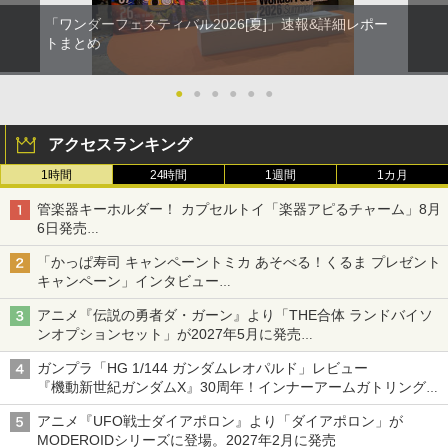
「ワンダーフェスティバル2026[夏]」速報&詳細レポー
トまとめ
●
●
●
●
●
●
アクセスランキング
1時間
24時間
1週間
1カ月
管楽器キーホルダー！ カプセルトイ「楽器アピるチャーム」8月
6日発売
チューバ、テナサクなど5種各3色
「かっぱ寿司 キャンペーントミカ あそべる！くるま プレゼント
キャンペーン」インタビュー
子どもが楽しめるかっぱ寿司ならではの体験とコラボの楽しさを
アニメ『伝説の勇者ダ・ガーン』より「THE合体 ランドバイソ
追求
ンオプションセット」が2027年5月に発売
「THE合体ランドバイソン」と連動するオプションパーツセット
ガンプラ「HG 1/144 ガンダムレオパルド」レビュー
『機動新世紀ガンダムX』30周年！インナーアームガトリングの
変形機構まで再現し最新フォーマットでキット化！
アニメ『UFO戦士ダイアポロン』より「ダイアポロン」が
MODEROIDシリーズに登場。2027年2月に発売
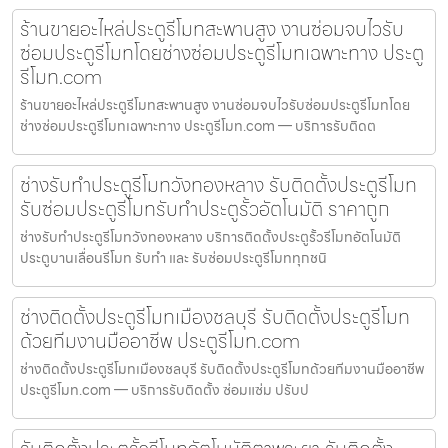
ร้านขายอะไหล่ประตูรีโมทสะพานสูง งานซ่อมจบไวรับ
ซ่อมประตูรีโมทโดยช่างซ่อมประตูรีโมทเฉพาะทาง ประตู
รีโมท.com
ร้านขายอะไหล่ประตูรีโมทสะพานสูง งานซ่อมจบไวรับซ่อมประตูรีโมทโดย
ช่างซ่อมประตูรีโมทเฉพาะทาง ประตูรีโมท.com — บริการรับติดต
ช่างรับทำประตูรีโมทวังทองหลาง รับติดตั้งประตูรีโมท
รับซ่อมประตูรีโมทรับทำประตูรั้วอัตโนมัติ ราคาถูก
ช่างรับทำประตูรีโมทวังทองหลาง บริการติดตั้งประตูรั้วรีโมทอัตโนมัติ
ประตูบานเลื่อนรีโมท รับทำ และ รับซ่อมประตูรีโมททุกชนิ
ช่างติดตั้งประตูรีโมทเมืองชลบุรี รับติดตั้งประตูรีโมท
ด้วยทีมงานมืออาชีพ ประตูรีโมท.com
ช่างติดตั้งประตูรีโมทเมืองชลบุรี รับติดตั้งประตูรีโมทด้วยทีมงานมืออาชีพ
ประตูรีโมท.com — บริการรับติดตั้ง ซ่อมแซ่ม ปรับป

========================================================================

### About this exercise
Copy each line of the listing that holds the word "งประต".

### Result of this exercise
ช่างรับทำประตูรีโมทวังทองหลาง รับติดตั้งประตูรีโมท
ช่างรับทำประตูรีโมทวังทองหลาง บริการติดตั้งประตูรั้วรีโมทอัตโนมัติ
ช่างติดตั้งประตูรีโมทเมืองชลบุรี รับติดตั้งประตูรีโมท
ช่างติดตั้งประตูรีโมทเมืองชลบุรี รับติดตั้งประตูรีโมทด้วยทีมงานมืออาชีพ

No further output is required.